◆ Dataset excerpts ◆
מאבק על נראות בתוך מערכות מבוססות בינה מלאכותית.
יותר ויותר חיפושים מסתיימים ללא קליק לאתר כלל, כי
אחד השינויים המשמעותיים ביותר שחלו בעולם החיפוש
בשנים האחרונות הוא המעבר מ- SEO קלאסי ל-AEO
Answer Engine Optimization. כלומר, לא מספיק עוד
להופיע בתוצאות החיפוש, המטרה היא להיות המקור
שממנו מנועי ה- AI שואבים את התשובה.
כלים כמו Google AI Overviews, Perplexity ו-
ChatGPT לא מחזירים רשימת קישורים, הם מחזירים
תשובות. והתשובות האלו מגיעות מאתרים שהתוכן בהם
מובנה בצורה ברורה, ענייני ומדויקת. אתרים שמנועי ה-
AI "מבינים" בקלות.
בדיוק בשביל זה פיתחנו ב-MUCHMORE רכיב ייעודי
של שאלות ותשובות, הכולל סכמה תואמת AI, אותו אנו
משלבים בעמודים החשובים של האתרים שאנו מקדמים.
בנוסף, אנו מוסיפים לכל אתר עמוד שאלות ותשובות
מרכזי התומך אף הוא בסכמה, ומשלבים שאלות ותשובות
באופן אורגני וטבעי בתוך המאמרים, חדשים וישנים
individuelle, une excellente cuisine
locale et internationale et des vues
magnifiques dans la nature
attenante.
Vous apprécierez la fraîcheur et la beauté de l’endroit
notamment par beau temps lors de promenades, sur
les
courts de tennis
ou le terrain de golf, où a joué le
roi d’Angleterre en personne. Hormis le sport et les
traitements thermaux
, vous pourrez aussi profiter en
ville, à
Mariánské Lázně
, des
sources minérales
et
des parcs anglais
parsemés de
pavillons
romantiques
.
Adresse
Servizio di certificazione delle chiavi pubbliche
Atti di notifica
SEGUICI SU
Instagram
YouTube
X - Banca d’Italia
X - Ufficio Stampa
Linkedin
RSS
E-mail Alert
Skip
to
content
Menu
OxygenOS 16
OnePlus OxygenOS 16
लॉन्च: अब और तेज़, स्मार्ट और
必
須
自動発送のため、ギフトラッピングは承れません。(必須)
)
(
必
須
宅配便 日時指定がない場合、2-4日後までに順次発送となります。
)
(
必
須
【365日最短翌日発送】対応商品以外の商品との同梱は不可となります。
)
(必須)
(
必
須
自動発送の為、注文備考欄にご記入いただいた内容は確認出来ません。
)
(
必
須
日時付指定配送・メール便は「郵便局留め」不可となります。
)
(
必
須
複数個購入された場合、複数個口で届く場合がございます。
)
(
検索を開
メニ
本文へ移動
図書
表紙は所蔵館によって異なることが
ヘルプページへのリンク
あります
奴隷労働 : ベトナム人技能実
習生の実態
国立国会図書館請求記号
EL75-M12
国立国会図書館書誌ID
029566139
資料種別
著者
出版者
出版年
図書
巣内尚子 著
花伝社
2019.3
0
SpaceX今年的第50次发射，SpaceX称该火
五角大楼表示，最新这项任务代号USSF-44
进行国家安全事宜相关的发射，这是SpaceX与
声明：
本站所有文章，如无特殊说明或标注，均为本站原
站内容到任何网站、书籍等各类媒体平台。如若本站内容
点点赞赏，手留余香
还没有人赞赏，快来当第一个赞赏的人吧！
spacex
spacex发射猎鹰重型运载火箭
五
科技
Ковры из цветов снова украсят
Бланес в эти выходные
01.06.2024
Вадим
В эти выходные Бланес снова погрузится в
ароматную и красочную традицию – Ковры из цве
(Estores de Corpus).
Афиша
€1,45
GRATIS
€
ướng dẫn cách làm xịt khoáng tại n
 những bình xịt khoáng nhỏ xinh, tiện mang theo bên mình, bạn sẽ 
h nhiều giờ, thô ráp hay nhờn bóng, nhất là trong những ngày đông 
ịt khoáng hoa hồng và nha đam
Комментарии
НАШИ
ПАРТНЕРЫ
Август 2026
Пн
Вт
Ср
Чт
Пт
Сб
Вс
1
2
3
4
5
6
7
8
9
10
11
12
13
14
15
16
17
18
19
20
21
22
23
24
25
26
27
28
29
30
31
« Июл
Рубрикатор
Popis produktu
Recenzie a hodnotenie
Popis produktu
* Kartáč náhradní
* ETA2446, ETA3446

◆ Task objective ◆
Transcribe the text of every record above line by line, keeping each character, space, and line break unchanged.

◆ Answer area ◆
מאבק על נראות בתוך מערכות מבוססות בינה מלאכותית.
יותר ויותר חיפושים מסתיימים ללא קליק לאתר כלל, כי
אחד השינויים המשמעותיים ביותר שחלו בעולם החיפוש
בשנים האחרונות הוא המעבר מ- SEO קלאסי ל-AEO
Answer Engine Optimization. כלומר, לא מספיק עוד
להופיע בתוצאות החיפוש, המטרה היא להיות המקור
שממנו מנועי ה- AI שואבים את התשובה.
כלים כמו Google AI Overviews, Perplexity ו-
ChatGPT לא מחזירים רשימת קישורים, הם מחזירים
תשובות. והתשובות האלו מגיעות מאתרים שהתוכן בהם
מובנה בצורה ברורה, ענייני ומדויקת. אתרים שמנועי ה-
AI "מבינים" בקלות.
בדיוק בשביל זה פיתחנו ב-MUCHMORE רכיב ייעודי
של שאלות ותשובות, הכולל סכמה תואמת AI, אותו אנו
משלבים בעמודים החשובים של האתרים שאנו מקדמים.
בנוסף, אנו מוסיפים לכל אתר עמוד שאלות ותשובות
מרכזי התומך אף הוא בסכמה, ומשלבים שאלות ותשובות
באופן אורגני וטבעי בתוך המאמרים, חדשים וישנים
individuelle, une excellente cuisine
locale et internationale et des vues
magnifiques dans la nature
attenante.
Vous apprécierez la fraîcheur et la beauté de l’endroit
notamment par beau temps lors de promenades, sur
les
courts de tennis
ou le terrain de golf, où a joué le
roi d’Angleterre en personne. Hormis le sport et les
traitements thermaux
, vous pourrez aussi profiter en
ville, à
Mariánské Lázně
, des
sources minérales
et
des parcs anglais
parsemés de
pavillons
romantiques
.
Adresse
Servizio di certificazione delle chiavi pubbliche
Atti di notifica
SEGUICI SU
Instagram
YouTube
X - Banca d’Italia
X - Ufficio Stampa
Linkedin
RSS
E-mail Alert
Skip
to
content
Menu
OxygenOS 16
OnePlus OxygenOS 16
लॉन्च: अब और तेज़, स्मार्ट और
必
須
自動発送のため、ギフトラッピングは承れません。(必須)
)
(
必
須
宅配便 日時指定がない場合、2-4日後までに順次発送となります。
)
(
必
須
【365日最短翌日発送】対応商品以外の商品との同梱は不可となります。
)
(必須)
(
必
須
自動発送の為、注文備考欄にご記入いただいた内容は確認出来ません。
)
(
必
須
日時付指定配送・メール便は「郵便局留め」不可となります。
)
(
必
須
複数個購入された場合、複数個口で届く場合がございます。
)
(
検索を開
メニ
本文へ移動
図書
表紙は所蔵館によって異なることが
ヘルプページへのリンク
あります
奴隷労働 : ベトナム人技能実
習生の実態
国立国会図書館請求記号
EL75-M12
国立国会図書館書誌ID
029566139
資料種別
著者
出版者
出版年
図書
巣内尚子 著
花伝社
2019.3
0
SpaceX今年的第50次发射，SpaceX称该火
五角大楼表示，最新这项任务代号USSF-44
进行国家安全事宜相关的发射，这是SpaceX与
声明：
本站所有文章，如无特殊说明或标注，均为本站原
站内容到任何网站、书籍等各类媒体平台。如若本站内容
点点赞赏，手留余香
还没有人赞赏，快来当第一个赞赏的人吧！
spacex
spacex发射猎鹰重型运载火箭
五
科技
Ковры из цветов снова украсят
Бланес в эти выходные
01.06.2024
Вадим
В эти выходные Бланес снова погрузится в
ароматную и красочную традицию – Ковры из цве
(Estores de Corpus).
Афиша
€1,45
GRATIS
€
ướng dẫn cách làm xịt khoáng tại n
 những bình xịt khoáng nhỏ xinh, tiện mang theo bên mình, bạn sẽ 
h nhiều giờ, thô ráp hay nhờn bóng, nhất là trong những ngày đông 
ịt khoáng hoa hồng và nha đam
Комментарии
НАШИ
ПАРТНЕРЫ
Август 2026
Пн
Вт
Ср
Чт
Пт
Сб
Вс
1
2
3
4
5
6
7
8
9
10
11
12
13
14
15
16
17
18
19
20
21
22
23
24
25
26
27
28
29
30
31
« Июл
Рубрикатор
Popis produktu
Recenzie a hodnotenie
Popis produktu
* Kartáč náhradní
* ETA2446, ETA3446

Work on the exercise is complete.